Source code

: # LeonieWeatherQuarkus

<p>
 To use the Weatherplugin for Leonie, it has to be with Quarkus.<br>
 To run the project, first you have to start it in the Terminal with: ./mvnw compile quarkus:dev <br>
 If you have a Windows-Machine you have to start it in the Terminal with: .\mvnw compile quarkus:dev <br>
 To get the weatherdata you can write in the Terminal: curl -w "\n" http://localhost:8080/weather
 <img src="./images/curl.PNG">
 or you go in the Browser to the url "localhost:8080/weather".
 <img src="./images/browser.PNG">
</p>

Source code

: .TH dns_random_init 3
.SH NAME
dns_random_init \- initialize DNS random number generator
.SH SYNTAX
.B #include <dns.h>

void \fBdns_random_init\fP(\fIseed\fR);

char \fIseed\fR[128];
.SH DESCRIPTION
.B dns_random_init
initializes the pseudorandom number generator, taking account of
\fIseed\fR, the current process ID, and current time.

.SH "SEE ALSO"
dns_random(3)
__________________________________________________
- [Problem to work on] Every line with the word "number" in it should be copied from the listing above.

- [Response to this task]
dns_random_init \- initialize DNS random number generator
initializes the pseudorandom number generator, taking account of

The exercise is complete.